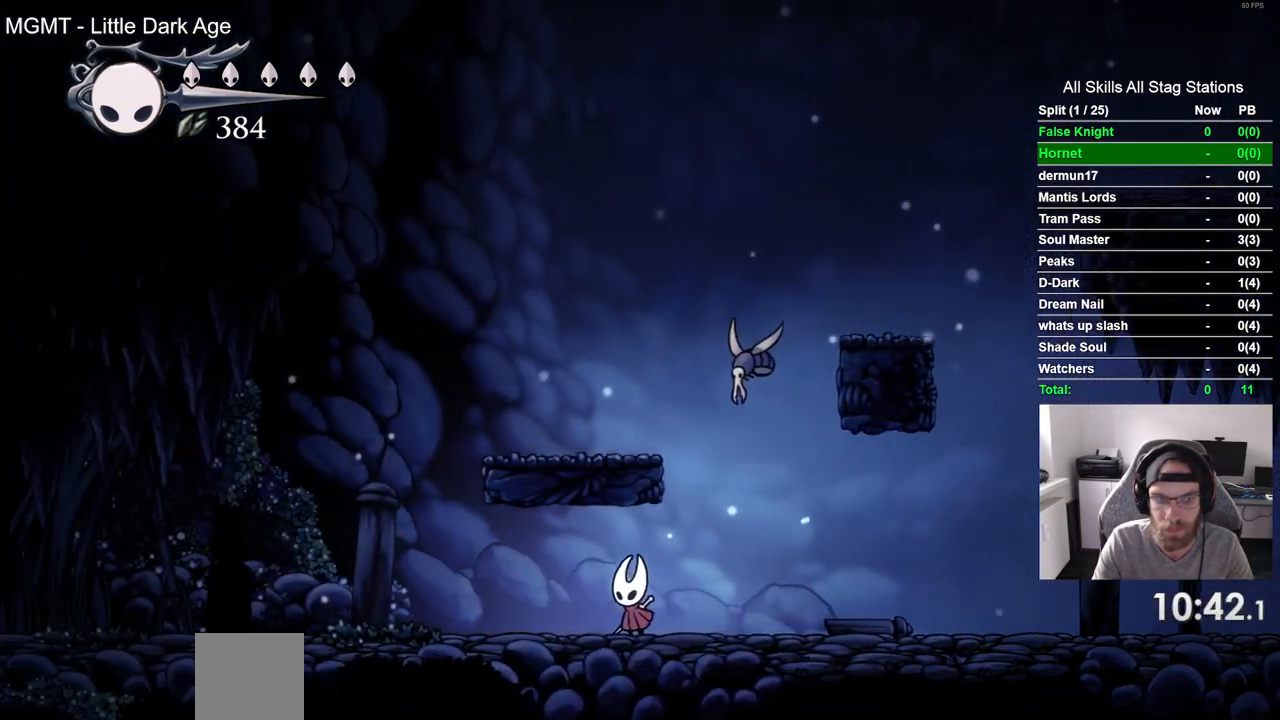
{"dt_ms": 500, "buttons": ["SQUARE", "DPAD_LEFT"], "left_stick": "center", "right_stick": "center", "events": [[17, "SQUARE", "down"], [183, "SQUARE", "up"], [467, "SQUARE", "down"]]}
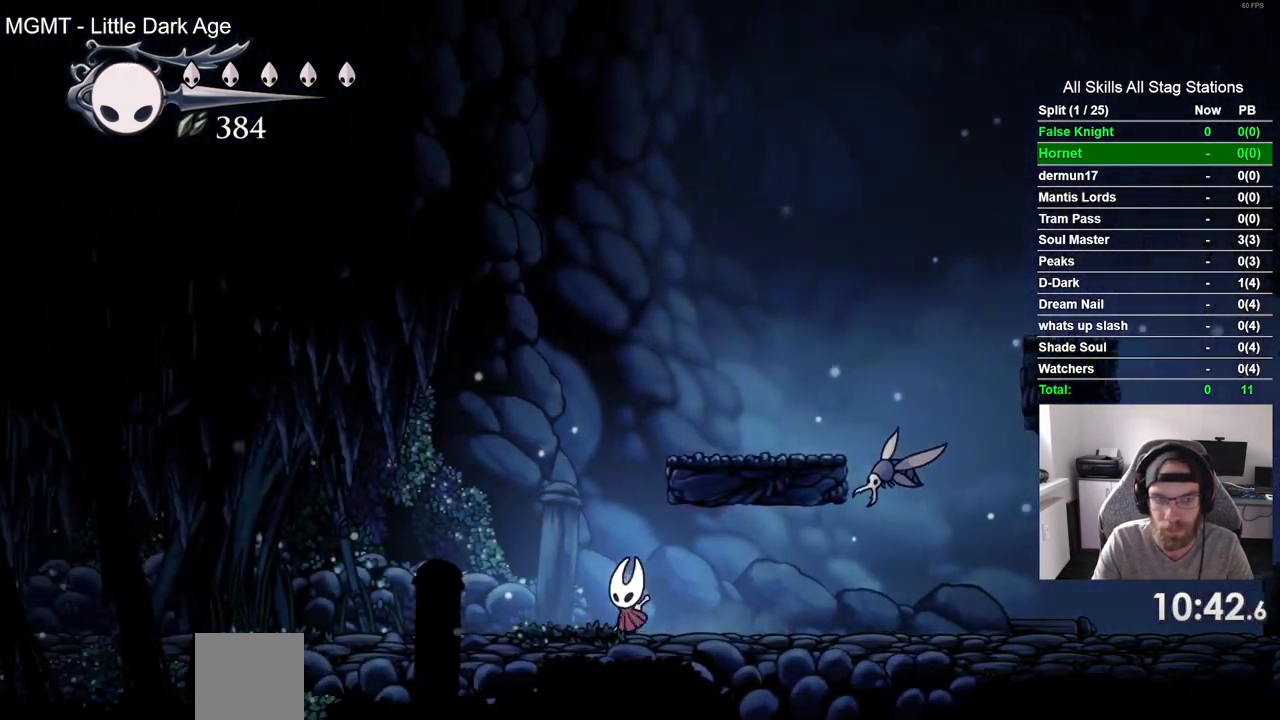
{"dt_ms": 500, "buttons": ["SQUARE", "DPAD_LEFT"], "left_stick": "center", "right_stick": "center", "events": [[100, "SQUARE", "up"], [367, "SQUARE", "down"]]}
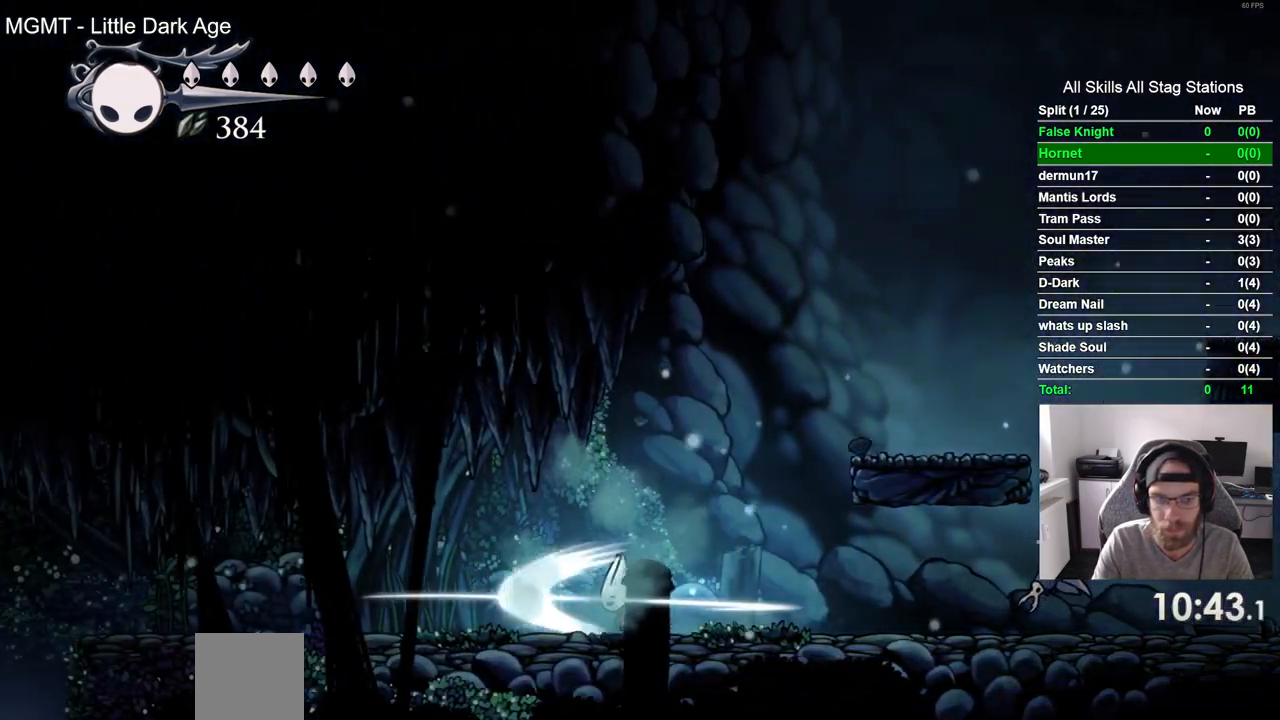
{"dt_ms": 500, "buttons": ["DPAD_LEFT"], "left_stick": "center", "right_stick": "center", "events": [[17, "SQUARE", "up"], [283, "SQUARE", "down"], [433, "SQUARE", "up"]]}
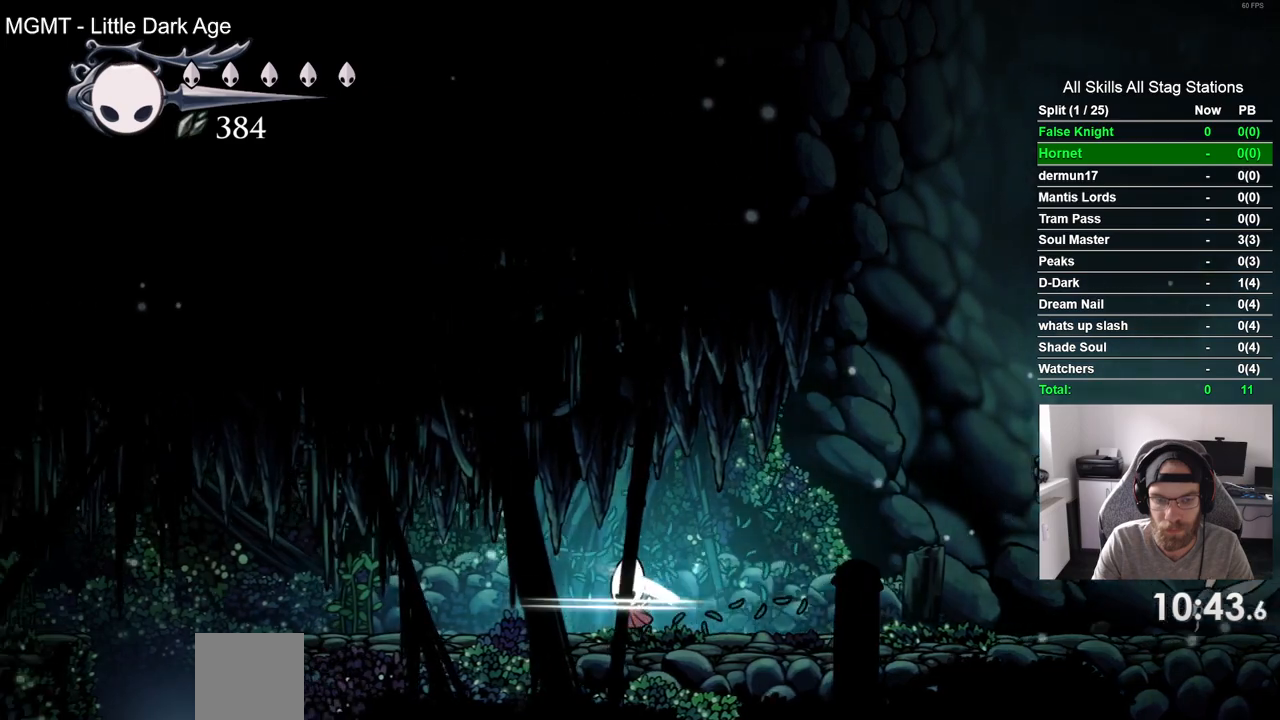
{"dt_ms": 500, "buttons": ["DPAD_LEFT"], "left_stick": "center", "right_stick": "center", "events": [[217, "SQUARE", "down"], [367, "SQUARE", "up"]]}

▶ _ASSIGNMENT_
Print every line above exactly as given, but not the pictures.

▶ _OUTPUT FOR THIS TASK_
{"dt_ms": 500, "buttons": ["SQUARE", "DPAD_LEFT"], "left_stick": "center", "right_stick": "center", "events": [[17, "SQUARE", "down"], [183, "SQUARE", "up"], [467, "SQUARE", "down"]]}
{"dt_ms": 500, "buttons": ["SQUARE", "DPAD_LEFT"], "left_stick": "center", "right_stick": "center", "events": [[100, "SQUARE", "up"], [367, "SQUARE", "down"]]}
{"dt_ms": 500, "buttons": ["DPAD_LEFT"], "left_stick": "center", "right_stick": "center", "events": [[17, "SQUARE", "up"], [283, "SQUARE", "down"], [433, "SQUARE", "up"]]}
{"dt_ms": 500, "buttons": ["DPAD_LEFT"], "left_stick": "center", "right_stick": "center", "events": [[217, "SQUARE", "down"], [367, "SQUARE", "up"]]}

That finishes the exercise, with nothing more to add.